Kerry Proposal Shot Down By Both Sides

YERUSHALAYIM
Israeli Prime Minister Binyamin Netanyahu at a meeting of Likud-Beitenu, where he rejected the Kerry plan on Tuesday. (Hadas Parush/FLASH90)
Israeli Prime Minister Binyamin Netanyahu at a meeting of Likud-Beitenu, where he rejected the Kerry plan on Tuesday. (Hadas Parush/FLASH90)

Secretary of State John Kerry’s proposal for security arrangements to facilitate a peace agreement between Israel and the Palestinians has found both sides unreceptive, according to The Jerusalem Post on Tuesday.

A U.S. plan drawn up a team headed by retired General John Allen and presented by Kerry called for an Israeli presence in the Jordan Valley for ten years, during which time, Palestinian Authority security forces would be trained to assume control of the area, a Palestinian official told Al-Ayyam.

Both Israeli Prime Minister Binyamin Netanyahu and Palestinian Authority President Mahmoud Abbas have reportedly rejected the proposal.

In a closed-door meeting of the Likud, Netanyahu said it was important to maintain Israeli, not American, forces on the border with Jordan.

“We need to be there in the Jordan Valley,” a minister close to Netanyahu said. “Jihadist elements are there and we cannot have that on our border. When we left Abbas in charge of Gaza, we saw how long he lasted.”

The minister dismissed the American proposal for relying on hi-tech security arrangements, such as satellite surveillance.

“Technology is not enough to fight terror,” he said. “It can’t be stopped just with sensors and fences.”

According to a PA official, Abbas shot down the plan.

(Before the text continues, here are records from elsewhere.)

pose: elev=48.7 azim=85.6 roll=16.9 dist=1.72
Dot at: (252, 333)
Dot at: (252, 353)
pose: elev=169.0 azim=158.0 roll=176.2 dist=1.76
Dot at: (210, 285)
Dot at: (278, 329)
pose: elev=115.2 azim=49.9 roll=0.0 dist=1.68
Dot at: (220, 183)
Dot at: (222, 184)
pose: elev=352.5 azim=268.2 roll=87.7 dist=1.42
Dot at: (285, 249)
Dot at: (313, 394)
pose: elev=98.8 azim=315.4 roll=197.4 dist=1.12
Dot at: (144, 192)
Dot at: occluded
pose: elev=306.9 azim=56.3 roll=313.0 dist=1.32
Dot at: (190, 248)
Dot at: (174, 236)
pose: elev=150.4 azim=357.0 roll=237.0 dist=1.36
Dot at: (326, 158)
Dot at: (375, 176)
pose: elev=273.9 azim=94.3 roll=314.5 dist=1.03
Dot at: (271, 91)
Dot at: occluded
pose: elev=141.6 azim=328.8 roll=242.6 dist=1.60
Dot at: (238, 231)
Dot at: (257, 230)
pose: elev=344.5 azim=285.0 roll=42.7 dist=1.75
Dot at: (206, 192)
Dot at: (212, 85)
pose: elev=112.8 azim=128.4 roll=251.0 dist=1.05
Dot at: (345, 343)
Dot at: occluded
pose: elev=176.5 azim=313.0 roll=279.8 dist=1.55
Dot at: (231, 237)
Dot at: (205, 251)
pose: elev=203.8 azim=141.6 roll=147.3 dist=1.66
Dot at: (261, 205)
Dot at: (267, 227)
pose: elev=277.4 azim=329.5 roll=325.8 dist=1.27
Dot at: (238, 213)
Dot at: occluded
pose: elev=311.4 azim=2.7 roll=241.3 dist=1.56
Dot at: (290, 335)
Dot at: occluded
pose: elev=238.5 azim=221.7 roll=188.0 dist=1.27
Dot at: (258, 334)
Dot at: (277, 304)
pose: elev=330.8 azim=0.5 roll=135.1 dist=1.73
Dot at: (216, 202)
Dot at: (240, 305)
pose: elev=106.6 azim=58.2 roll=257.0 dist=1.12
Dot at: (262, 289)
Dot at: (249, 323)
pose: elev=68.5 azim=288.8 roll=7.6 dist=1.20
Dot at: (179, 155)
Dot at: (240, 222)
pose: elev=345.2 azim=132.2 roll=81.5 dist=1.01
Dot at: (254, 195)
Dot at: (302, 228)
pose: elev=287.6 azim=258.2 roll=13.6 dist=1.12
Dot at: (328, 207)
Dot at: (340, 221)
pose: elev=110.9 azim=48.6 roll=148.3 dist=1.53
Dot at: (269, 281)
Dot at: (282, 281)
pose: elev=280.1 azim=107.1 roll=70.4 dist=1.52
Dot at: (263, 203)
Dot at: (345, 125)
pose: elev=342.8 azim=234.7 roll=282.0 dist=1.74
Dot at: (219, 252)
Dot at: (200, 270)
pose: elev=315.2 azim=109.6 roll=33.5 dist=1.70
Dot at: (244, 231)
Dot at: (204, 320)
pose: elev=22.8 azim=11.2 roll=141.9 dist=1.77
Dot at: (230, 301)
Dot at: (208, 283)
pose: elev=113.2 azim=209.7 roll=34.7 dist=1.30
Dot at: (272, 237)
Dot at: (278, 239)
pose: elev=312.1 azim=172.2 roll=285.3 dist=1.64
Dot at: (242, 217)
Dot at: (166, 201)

The official described the meeting on security issues between Kerry and Abbas last week as being “worse than bad,” and that the American position is actually a step back from proposals made in the past.

PLO secretary-general Yasser Abed Rabbo scorned the plan, telling Voice of Palestine radio that Kerry was trying to “appease Israel by fulfilling its expansionist demands in the Jordan Valley under the pretext of security.”

He said the Palestinians “will never accept Israeli presence in the valley.”

Speculation that significant progress might at last be at hand, has been fueled by Kerry’s own comment about being “closer than ever” to an agreement, and the quickening pace of meetings, with Kerry’s scheduled return to the region on Wednesday for another round of shuttle diplomacy.

But reactions to his security plan would appear to quell any optimism about an emerging agreement.